** Opening DATA SUPPLIED block **

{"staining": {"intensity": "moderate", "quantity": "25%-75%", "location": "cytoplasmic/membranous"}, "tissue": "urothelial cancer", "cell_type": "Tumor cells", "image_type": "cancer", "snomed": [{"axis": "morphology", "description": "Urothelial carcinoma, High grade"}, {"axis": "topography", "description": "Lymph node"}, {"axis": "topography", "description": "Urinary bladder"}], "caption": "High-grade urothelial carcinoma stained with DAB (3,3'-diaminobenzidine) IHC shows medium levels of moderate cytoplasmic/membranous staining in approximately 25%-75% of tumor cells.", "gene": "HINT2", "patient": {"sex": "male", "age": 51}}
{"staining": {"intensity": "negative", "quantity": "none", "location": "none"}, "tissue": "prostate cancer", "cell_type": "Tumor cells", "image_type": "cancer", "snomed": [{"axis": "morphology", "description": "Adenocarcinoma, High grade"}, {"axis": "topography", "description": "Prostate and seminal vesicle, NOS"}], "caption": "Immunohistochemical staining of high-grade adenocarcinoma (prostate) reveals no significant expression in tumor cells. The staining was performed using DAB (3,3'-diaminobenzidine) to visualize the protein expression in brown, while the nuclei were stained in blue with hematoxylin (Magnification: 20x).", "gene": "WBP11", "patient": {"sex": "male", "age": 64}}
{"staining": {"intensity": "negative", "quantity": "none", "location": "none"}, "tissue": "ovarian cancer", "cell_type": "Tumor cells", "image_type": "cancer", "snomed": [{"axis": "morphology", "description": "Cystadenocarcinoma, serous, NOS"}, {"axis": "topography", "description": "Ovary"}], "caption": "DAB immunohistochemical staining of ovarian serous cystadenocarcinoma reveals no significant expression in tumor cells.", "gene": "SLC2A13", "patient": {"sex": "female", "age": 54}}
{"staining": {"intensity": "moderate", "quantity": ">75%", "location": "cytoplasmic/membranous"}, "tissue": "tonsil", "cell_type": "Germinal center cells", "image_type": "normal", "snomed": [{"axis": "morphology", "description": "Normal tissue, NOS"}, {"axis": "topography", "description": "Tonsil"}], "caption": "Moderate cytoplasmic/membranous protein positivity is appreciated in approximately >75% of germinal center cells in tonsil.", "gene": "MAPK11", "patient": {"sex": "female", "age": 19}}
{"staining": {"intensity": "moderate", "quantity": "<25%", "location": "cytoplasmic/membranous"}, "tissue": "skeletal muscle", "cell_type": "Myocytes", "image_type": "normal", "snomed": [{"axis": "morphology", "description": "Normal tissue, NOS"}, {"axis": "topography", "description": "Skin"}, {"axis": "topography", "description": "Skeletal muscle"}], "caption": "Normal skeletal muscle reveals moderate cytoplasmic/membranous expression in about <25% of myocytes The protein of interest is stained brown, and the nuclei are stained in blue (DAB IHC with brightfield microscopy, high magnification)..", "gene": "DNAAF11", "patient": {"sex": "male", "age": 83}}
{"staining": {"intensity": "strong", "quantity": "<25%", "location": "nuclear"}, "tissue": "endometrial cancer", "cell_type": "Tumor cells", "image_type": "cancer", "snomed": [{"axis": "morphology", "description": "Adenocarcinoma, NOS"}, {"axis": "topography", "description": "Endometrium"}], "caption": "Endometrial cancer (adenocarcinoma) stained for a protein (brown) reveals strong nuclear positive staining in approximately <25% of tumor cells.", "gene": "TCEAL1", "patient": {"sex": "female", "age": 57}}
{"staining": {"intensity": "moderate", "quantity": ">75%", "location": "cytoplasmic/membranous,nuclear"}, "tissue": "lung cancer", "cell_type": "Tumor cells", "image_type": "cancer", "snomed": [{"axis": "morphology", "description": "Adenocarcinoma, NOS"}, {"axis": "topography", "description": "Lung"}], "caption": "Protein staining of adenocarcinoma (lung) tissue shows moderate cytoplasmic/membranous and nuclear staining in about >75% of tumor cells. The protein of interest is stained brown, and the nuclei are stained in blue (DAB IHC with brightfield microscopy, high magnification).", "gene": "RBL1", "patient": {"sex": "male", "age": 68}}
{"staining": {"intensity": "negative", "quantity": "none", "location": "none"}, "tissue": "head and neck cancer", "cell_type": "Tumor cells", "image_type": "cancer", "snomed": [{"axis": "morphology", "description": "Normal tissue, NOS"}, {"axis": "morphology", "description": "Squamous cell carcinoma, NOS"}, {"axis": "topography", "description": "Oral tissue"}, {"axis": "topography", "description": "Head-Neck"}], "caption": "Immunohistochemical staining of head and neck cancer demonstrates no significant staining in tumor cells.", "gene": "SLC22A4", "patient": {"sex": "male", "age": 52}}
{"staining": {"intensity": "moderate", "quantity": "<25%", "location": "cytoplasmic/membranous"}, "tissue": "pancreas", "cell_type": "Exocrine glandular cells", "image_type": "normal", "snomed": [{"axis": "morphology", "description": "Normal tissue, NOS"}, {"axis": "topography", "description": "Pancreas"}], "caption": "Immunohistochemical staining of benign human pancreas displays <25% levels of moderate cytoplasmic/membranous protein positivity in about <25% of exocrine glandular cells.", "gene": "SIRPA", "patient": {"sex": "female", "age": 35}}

** Closing DATA SUPPLIED block **

Where does "microscopy" appear in the records above? Copy each line that holds it.

* _SOLUTION TO THIS EXERCISE_
{"staining": {"intensity": "moderate", "quantity": "<25%", "location": "cytoplasmic/membranous"}, "tissue": "skeletal muscle", "cell_type": "Myocytes", "image_type": "normal", "snomed": [{"axis": "morphology", "description": "Normal tissue, NOS"}, {"axis": "topography", "description": "Skin"}, {"axis": "topography", "description": "Skeletal muscle"}], "caption": "Normal skeletal muscle reveals moderate cytoplasmic/membranous expression in about <25% of myocytes The protein of interest is stained brown, and the nuclei are stained in blue (DAB IHC with brightfield microscopy, high magnification)..", "gene": "DNAAF11", "patient": {"sex": "male", "age": 83}}
{"staining": {"intensity": "moderate", "quantity": ">75%", "location": "cytoplasmic/membranous,nuclear"}, "tissue": "lung cancer", "cell_type": "Tumor cells", "image_type": "cancer", "snomed": [{"axis": "morphology", "description": "Adenocarcinoma, NOS"}, {"axis": "topography", "description": "Lung"}], "caption": "Protein staining of adenocarcinoma (lung) tissue shows moderate cytoplasmic/membranous and nuclear staining in about >75% of tumor cells. The protein of interest is stained brown, and the nuclei are stained in blue (DAB IHC with brightfield microscopy, high magnification).", "gene": "RBL1", "patient": {"sex": "male", "age": 68}}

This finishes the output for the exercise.